Ah, i love Tings Zoological Museum. Not been in years but it's not changed. Really interesting. The animals they have there are awesome. Highly recommended to go and see!


----------



## gtm (Jan 23, 2008)

The horniman museum (in that most charming of London neighbourhoods - Lewisham) is very similar. They have a splendid stuffed Walrus - worth the trip for that alone.


----------



## captaincaveman (Nov 6, 2006)

gtm said:


> The horniman museum (in that most charming of London neighbourhoods - Lewisham) is very similar. They have a splendid stuffed Walrus - worth the trip for that alone.


yup got one of them too:lol2:, just couldn't post em all:lol2:


----------



## bluetongued (Apr 25, 2007)

Ha Ha I used to go to the Horniman aswell when I used to live in Peckham.
They have a great music section when I lived there !!


----------



## gtm (Jan 23, 2008)

Does anyone know where I can buy a walrus? I'll made a nice little pond for it in the back garden.


----------



## cannotstopbuyingballs (Dec 29, 2007)

gtm said:


> Does anyone know where I can buy a walrus? I'll made a nice little pond for it in the back garden.
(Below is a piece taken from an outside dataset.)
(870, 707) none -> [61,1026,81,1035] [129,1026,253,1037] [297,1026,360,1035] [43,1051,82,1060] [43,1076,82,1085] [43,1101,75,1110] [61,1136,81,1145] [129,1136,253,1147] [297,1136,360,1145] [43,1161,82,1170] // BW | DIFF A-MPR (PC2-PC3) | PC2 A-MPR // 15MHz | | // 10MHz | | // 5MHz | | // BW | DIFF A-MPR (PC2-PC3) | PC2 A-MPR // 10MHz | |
Always like to look at live animals but I must admit the fascinations in this type of thing.


----------



## bosshogg (Nov 19, 2006)

it looks like such an interesting place, must be very interesting to see species close up (OK there dead) that you normally wouldn't get to see!! think i am deff going to have a trip down there


----------



## Ally (Mar 8, 2006)

It's an amazing collection they have there - we went on our honeymoon (ok, a strange choice I know!)
Rothschild had a bit of a thing for albinos too - there are a lot of albino things there... I don't remember all the reptiles though - I think I need to go again! It's only about 1/2 hour from me, no excuse not to really.


----------